** SOURCE DATA follows **
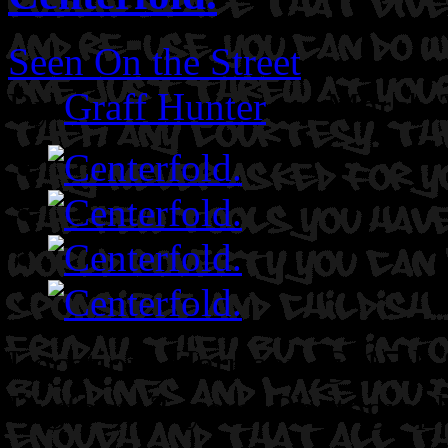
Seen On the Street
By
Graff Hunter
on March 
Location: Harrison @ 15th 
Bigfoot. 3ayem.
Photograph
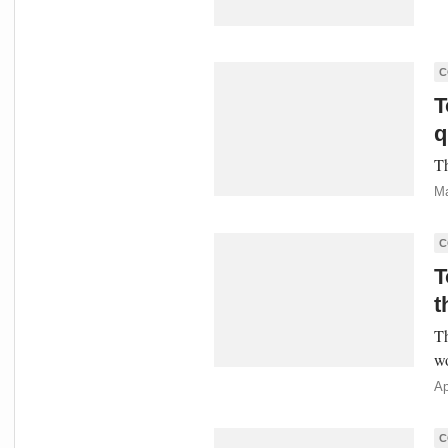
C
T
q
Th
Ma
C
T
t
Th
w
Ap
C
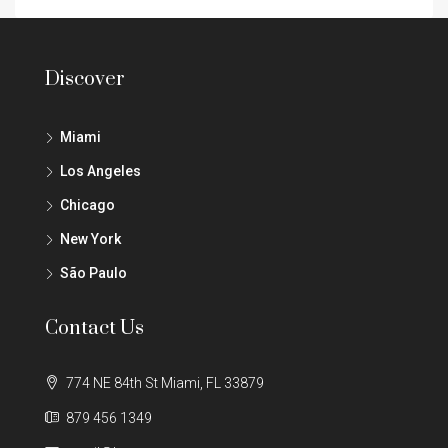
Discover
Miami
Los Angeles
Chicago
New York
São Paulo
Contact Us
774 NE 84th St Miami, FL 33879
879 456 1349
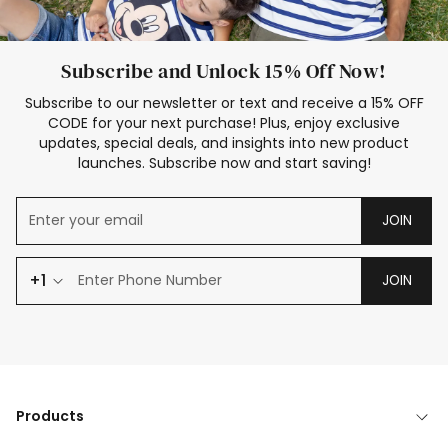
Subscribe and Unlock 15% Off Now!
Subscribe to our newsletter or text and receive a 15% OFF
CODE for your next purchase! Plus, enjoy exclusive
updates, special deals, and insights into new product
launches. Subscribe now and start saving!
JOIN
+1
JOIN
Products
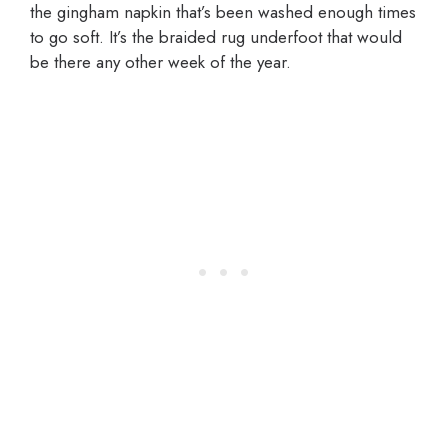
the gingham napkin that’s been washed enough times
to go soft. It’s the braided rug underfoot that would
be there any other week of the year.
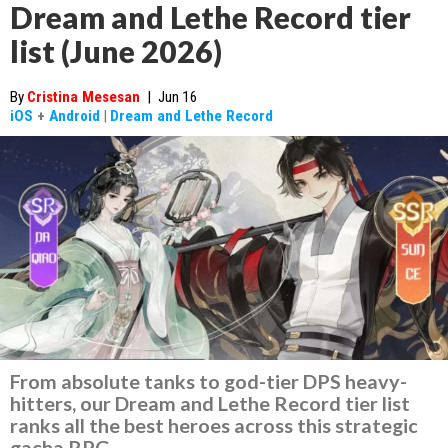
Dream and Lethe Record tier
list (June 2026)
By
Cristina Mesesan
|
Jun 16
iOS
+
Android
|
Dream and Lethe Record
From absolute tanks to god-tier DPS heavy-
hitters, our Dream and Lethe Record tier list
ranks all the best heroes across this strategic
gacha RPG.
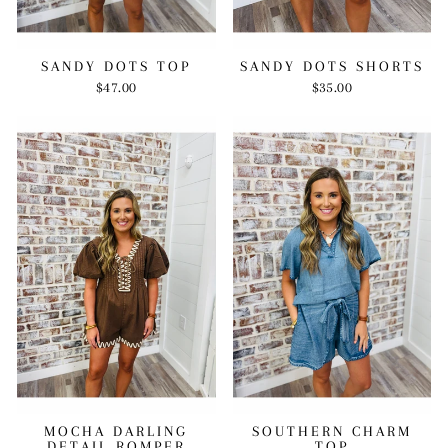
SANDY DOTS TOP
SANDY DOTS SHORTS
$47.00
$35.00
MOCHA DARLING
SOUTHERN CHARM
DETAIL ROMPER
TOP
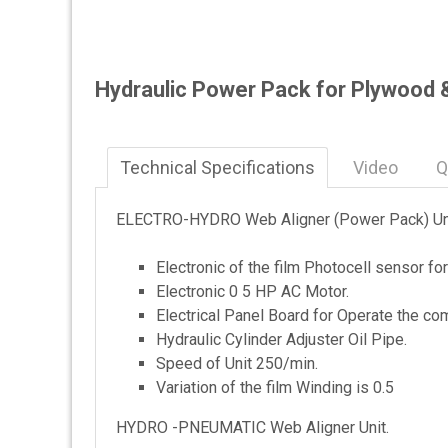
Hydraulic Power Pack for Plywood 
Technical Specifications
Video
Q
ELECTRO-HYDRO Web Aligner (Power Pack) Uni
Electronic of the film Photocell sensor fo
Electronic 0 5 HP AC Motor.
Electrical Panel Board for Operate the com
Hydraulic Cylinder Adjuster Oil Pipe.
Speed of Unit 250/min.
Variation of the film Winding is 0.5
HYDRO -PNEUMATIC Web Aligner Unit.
** End of SOURCE DATA **
** SOURCE DATA follows **
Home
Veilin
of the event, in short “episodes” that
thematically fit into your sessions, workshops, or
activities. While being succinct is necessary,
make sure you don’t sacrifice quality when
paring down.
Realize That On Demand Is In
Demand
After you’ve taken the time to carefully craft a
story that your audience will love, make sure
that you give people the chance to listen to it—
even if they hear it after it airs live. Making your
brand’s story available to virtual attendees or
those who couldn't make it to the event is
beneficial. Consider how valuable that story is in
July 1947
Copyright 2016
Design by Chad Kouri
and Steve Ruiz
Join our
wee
** End of SOURCE DATA **
> _EXERCISE_
Reproduce exactly, and only, the part of the listing above that begins at the line with "Variation of the film Winding is 0.5" and goes on through the line with "HYDRO -PNEUMATIC Web Aligner Unit.".

> _WRITTEN RESPONSE_
Variation of the film Winding is 0.5
HYDRO -PNEUMATIC Web Aligner Unit.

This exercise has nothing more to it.